In its report the influential cross-party committee said the government had “failed” in its attempts to boost lending with a “series of expensive experiments indemnified with taxpayers' money".
It argues the chancellor George Osborne’s department had “little understanding” of the risks or benefits of the £375bn quantative easing programme, and that the funding for lending scheme has not worked.
The PAC was delivering its verdict after examining the department's annual report and accounts for the financial year.
The findings will come as a further blow to the chancellor as fears grow over a triple-dip recession, with just over a month until the budget.

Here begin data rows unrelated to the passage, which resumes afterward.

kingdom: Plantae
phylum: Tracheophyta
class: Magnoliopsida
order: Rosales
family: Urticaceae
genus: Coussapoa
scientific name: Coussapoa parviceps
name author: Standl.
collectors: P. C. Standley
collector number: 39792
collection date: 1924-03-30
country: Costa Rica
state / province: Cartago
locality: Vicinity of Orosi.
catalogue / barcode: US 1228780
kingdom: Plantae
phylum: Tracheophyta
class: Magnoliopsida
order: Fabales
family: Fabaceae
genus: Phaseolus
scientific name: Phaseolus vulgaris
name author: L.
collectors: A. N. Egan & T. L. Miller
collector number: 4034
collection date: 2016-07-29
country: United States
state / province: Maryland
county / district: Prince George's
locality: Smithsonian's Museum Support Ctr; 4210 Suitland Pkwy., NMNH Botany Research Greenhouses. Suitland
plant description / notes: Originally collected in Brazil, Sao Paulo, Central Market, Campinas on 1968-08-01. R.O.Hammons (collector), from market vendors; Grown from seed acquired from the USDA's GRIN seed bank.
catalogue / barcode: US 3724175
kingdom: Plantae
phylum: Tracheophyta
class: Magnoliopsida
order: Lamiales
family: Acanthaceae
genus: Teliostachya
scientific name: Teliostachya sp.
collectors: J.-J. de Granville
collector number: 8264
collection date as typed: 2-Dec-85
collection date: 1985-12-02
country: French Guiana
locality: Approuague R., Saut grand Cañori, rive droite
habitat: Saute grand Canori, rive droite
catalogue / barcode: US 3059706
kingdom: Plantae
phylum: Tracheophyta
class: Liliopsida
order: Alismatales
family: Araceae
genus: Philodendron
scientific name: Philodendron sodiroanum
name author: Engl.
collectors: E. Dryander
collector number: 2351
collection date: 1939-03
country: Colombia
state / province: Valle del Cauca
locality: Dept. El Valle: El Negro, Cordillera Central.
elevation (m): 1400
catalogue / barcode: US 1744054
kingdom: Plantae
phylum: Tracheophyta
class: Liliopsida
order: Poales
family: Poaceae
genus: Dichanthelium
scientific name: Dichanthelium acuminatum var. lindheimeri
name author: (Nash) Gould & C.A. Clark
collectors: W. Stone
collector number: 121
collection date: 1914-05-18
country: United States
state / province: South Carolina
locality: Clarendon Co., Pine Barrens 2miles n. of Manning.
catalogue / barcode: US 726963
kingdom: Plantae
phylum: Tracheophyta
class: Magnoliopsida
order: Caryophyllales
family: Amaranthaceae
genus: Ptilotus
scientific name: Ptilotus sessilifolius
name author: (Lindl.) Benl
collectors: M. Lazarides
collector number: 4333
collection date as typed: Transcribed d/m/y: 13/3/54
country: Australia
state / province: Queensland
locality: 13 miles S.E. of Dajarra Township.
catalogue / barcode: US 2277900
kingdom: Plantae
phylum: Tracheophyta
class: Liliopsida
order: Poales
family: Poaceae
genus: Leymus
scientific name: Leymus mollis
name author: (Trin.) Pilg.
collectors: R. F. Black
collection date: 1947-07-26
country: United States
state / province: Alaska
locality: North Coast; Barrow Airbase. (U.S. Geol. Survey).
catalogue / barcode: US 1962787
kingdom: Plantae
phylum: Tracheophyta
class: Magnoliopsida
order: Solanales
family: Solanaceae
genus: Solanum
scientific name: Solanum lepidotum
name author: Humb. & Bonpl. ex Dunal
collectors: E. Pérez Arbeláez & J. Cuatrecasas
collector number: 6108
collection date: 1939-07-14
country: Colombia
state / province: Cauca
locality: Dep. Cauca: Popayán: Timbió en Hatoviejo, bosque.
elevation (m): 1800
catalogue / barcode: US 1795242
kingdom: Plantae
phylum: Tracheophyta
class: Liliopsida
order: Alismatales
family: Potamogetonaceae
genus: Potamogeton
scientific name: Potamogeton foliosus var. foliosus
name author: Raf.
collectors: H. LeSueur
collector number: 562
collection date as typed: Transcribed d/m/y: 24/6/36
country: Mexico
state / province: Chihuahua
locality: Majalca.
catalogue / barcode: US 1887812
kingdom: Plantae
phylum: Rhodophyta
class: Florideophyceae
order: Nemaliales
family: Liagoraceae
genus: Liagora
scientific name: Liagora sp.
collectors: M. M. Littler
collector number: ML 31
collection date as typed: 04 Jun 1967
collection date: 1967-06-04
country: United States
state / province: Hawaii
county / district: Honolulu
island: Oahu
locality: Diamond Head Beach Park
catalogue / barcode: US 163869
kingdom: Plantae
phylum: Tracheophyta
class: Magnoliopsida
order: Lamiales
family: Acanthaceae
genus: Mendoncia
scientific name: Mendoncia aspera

PAC chair Margaret Hodge, "The Treasury acts as both the finance ministry and economic ministry. But it appears to neglect its role as finance ministry. Its own accounts are impenetrable and this committee keeps seeing instances of poor decision making by departments, which the Treasury could and should have prevented.
"High staff turnover threatens the Treasury's ability to respond to crises and manage public spending effectively. While staff turnover fell in 2011-12, it is still very high.
"Furthermore, the Treasury remains committed to cutting its headcount by a third and there are still very few women at senior levels."
In response to the report, a Treasury spokesman said the department is, “focused on its job to support the government's strategy to deal with the country's debts and rebalance the economy to ensure Britain succeeds in the global race.
"Over the past two years over a million private sector jobs have been created, the deficit has been reduced by a quarter and interest rates have been at near record lows, benefiting businesses and families."